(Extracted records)
══════════════════════════════

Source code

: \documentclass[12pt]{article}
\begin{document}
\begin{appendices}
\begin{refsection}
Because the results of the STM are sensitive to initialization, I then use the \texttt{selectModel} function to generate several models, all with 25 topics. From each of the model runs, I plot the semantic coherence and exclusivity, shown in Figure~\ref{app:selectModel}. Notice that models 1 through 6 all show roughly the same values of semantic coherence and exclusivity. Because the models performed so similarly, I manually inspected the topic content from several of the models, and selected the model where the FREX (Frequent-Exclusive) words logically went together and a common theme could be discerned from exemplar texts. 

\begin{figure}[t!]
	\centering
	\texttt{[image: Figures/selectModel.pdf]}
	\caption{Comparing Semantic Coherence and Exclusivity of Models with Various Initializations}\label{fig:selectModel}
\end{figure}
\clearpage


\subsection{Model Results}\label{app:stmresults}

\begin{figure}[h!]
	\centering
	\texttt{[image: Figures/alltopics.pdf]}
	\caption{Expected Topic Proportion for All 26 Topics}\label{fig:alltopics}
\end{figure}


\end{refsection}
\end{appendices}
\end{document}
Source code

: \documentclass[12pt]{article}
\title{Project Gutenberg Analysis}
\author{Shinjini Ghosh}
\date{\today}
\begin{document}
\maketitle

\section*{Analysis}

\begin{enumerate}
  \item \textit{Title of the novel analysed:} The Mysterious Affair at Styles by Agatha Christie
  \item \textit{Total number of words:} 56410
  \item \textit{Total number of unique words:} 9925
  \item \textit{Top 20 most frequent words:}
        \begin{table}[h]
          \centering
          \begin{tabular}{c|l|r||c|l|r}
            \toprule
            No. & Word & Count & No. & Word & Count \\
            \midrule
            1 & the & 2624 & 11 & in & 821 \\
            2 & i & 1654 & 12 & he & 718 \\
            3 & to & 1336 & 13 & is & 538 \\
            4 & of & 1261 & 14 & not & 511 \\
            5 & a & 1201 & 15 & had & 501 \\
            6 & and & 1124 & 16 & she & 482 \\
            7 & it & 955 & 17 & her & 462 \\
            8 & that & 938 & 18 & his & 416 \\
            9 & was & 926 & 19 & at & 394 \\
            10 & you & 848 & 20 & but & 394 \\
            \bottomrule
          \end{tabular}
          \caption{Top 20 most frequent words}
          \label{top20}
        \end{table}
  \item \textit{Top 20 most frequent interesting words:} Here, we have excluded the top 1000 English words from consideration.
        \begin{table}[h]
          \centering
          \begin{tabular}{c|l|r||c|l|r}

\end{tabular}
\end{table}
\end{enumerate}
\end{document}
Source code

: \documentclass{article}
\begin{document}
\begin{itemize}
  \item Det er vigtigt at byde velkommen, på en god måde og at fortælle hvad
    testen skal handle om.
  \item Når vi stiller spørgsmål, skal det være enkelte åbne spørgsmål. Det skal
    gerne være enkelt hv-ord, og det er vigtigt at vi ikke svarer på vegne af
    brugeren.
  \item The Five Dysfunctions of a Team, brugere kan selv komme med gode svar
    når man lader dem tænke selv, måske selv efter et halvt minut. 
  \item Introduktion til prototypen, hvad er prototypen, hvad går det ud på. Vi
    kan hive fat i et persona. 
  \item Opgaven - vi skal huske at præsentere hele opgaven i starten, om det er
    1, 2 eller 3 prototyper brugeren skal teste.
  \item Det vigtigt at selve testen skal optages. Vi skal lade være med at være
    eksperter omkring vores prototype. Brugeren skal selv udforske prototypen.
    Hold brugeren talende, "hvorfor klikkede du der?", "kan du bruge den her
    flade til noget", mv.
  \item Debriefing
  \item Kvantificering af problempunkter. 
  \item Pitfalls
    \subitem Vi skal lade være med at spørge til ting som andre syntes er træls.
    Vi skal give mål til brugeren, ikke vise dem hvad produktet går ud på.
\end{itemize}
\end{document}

══════════════════════════════

**EXERCISE DESCRIPTION:** Each line of the data is to be transcribed exactly, with nothing left out.

**OUTPUT OF THE EXERCISE:**
Source code

: \documentclass[12pt]{article}
\begin{document}
\begin{appendices}
\begin{refsection}
Because the results of the STM are sensitive to initialization, I then use the \texttt{selectModel} function to generate several models, all with 25 topics. From each of the model runs, I plot the semantic coherence and exclusivity, shown in Figure~\ref{app:selectModel}. Notice that models 1 through 6 all show roughly the same values of semantic coherence and exclusivity. Because the models performed so similarly, I manually inspected the topic content from several of the models, and selected the model where the FREX (Frequent-Exclusive) words logically went together and a common theme could be discerned from exemplar texts. 

\begin{figure}[t!]
	\centering
	\texttt{[image: Figures/selectModel.pdf]}
	\caption{Comparing Semantic Coherence and Exclusivity of Models with Various Initializations}\label{fig:selectModel}
\end{figure}
\clearpage


\subsection{Model Results}\label{app:stmresults}

\begin{figure}[h!]
	\centering
	\texttt{[image: Figures/alltopics.pdf]}
	\caption{Expected Topic Proportion for All 26 Topics}\label{fig:alltopics}
\end{figure}


\end{refsection}
\end{appendices}
\end{document}
Source code

: \documentclass[12pt]{article}
\title{Project Gutenberg Analysis}
\author{Shinjini Ghosh}
\date{\today}
\begin{document}
\maketitle

\section*{Analysis}

\begin{enumerate}
  \item \textit{Title of the novel analysed:} The Mysterious Affair at Styles by Agatha Christie
  \item \textit{Total number of words:} 56410
  \item \textit{Total number of unique words:} 9925
  \item \textit{Top 20 most frequent words:}
        \begin{table}[h]
          \centering
          \begin{tabular}{c|l|r||c|l|r}
            \toprule
            No. & Word & Count & No. & Word & Count \\
            \midrule
            1 & the & 2624 & 11 & in & 821 \\
            2 & i & 1654 & 12 & he & 718 \\
            3 & to & 1336 & 13 & is & 538 \\
            4 & of & 1261 & 14 & not & 511 \\
            5 & a & 1201 & 15 & had & 501 \\
            6 & and & 1124 & 16 & she & 482 \\
            7 & it & 955 & 17 & her & 462 \\
            8 & that & 938 & 18 & his & 416 \\
            9 & was & 926 & 19 & at & 394 \\
            10 & you & 848 & 20 & but & 394 \\
            \bottomrule
          \end{tabular}
          \caption{Top 20 most frequent words}
          \label{top20}
        \end{table}
  \item \textit{Top 20 most frequent interesting words:} Here, we have excluded the top 1000 English words from consideration.
        \begin{table}[h]
          \centering
          \begin{tabular}{c|l|r||c|l|r}

\end{tabular}
\end{table}
\end{enumerate}
\end{document}
Source code

: \documentclass{article}
\begin{document}
\begin{itemize}
  \item Det er vigtigt at byde velkommen, på en god måde og at fortælle hvad
    testen skal handle om.
  \item Når vi stiller spørgsmål, skal det være enkelte åbne spørgsmål. Det skal
    gerne være enkelt hv-ord, og det er vigtigt at vi ikke svarer på vegne af
    brugeren.
  \item The Five Dysfunctions of a Team, brugere kan selv komme med gode svar
    når man lader dem tænke selv, måske selv efter et halvt minut. 
  \item Introduktion til prototypen, hvad er prototypen, hvad går det ud på. Vi
    kan hive fat i et persona. 
  \item Opgaven - vi skal huske at præsentere hele opgaven i starten, om det er
    1, 2 eller 3 prototyper brugeren skal teste.
  \item Det vigtigt at selve testen skal optages. Vi skal lade være med at være
    eksperter omkring vores prototype. Brugeren skal selv udforske prototypen.
    Hold brugeren talende, "hvorfor klikkede du der?", "kan du bruge den her
    flade til noget", mv.
  \item Debriefing
  \item Kvantificering af problempunkter. 
  \item Pitfalls
    \subitem Vi skal lade være med at spørge til ting som andre syntes er træls.
    Vi skal give mål til brugeren, ikke vise dem hvad produktet går ud på.
\end{itemize}
\end{document}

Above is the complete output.